Quartile rating: 6.5/10 · 1 rating

The 1960s was an extraordinary time for the United States. Unburdened by post-war reparations, Americans were preoccupied with other developments like NASA, the game-changing space programme that put Neil Armstrong on the moon. Yet it was astronauts like Eugene Cernan who paved the uneven, perilous path to lunar exploration. A test pilot who lived to court danger, he was recruited along with 14 other men in a secretive process that saw them become the closest of friends and adversaries. In this intensely competitive environment, Cernan was one of only three men who was sent twice to the moon, with his second trip also being NASA’s final lunar mission. As he looks back at what he loved and lost during the eight years in Houston, an incomparably eventful life emerges into view. Director Mark Craig crafts a quietly epic biography that combines the rare insight of the surviving former astronauts with archival footage and otherworldly moonscapes.

The Quartile Take

A competent and touching portrait of Gene Cernan, buoyed by rare archival footage and the man's own reflective candor. The documentary follows a fairly standard biographical arc — formative years, career highs, personal sacrifices, legacy — that feels familiar in the crowded astronaut-memoir space (in the wake of The Right Stuff and countless NASA docs). Cinematography is solid, blending archival NASA footage with contemporary moonscape imagery effectively, though it doesn't push the form.
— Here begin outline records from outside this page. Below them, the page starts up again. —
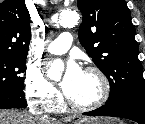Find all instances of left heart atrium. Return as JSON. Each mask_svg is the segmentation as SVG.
<instances>
[{
  "mask_svg": "<svg viewBox=\"0 0 145 124\" xmlns=\"http://www.w3.org/2000/svg\"><path fill=\"white\" fill-rule=\"evenodd\" d=\"M81 75L82 70L80 67L75 62L70 61L61 82V87L66 95H69L73 91V88Z\"/></svg>",
  "mask_w": 145,
  "mask_h": 124,
  "instance_id": "1",
  "label": "left heart atrium"
}]
</instances>
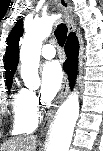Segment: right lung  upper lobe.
<instances>
[{
	"mask_svg": "<svg viewBox=\"0 0 103 151\" xmlns=\"http://www.w3.org/2000/svg\"><path fill=\"white\" fill-rule=\"evenodd\" d=\"M23 34V21L17 20L16 25L10 32L7 39V49L4 58L5 64V79L13 80V75L16 71L19 58V41Z\"/></svg>",
	"mask_w": 103,
	"mask_h": 151,
	"instance_id": "cb5924a9",
	"label": "right lung upper lobe"
}]
</instances>
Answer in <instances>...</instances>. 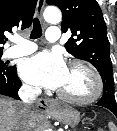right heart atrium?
Segmentation results:
<instances>
[{"label":"right heart atrium","mask_w":117,"mask_h":131,"mask_svg":"<svg viewBox=\"0 0 117 131\" xmlns=\"http://www.w3.org/2000/svg\"><path fill=\"white\" fill-rule=\"evenodd\" d=\"M28 91H35V88L34 87H31V86H26L25 87Z\"/></svg>","instance_id":"obj_1"}]
</instances>
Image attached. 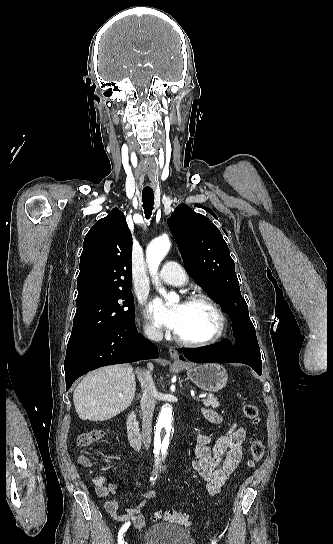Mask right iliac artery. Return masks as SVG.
Segmentation results:
<instances>
[{"instance_id":"right-iliac-artery-1","label":"right iliac artery","mask_w":333,"mask_h":544,"mask_svg":"<svg viewBox=\"0 0 333 544\" xmlns=\"http://www.w3.org/2000/svg\"><path fill=\"white\" fill-rule=\"evenodd\" d=\"M129 526H130V524L127 523V524H124L121 527V529H120V531L118 533V544H124L123 535H124V533L126 532V530L128 529Z\"/></svg>"}]
</instances>
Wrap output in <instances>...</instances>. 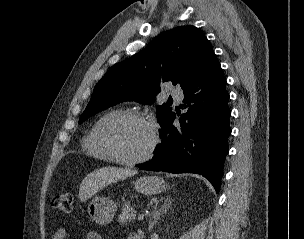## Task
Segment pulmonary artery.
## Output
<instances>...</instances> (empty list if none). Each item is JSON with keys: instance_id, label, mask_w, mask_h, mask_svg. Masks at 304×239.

Acting is not really applicable in the traditional sense, but Cernan and fellow astronauts come across as genuine and compelling on camera. The ending carries quiet emotional weight as Cernan reflects on being the last human to walk on the moon, lending the film a melancholy dignity. Novelty is the weakest point — while Cernan is an underappreciated figure, the documentary template is well-worn and offers little formal innovation.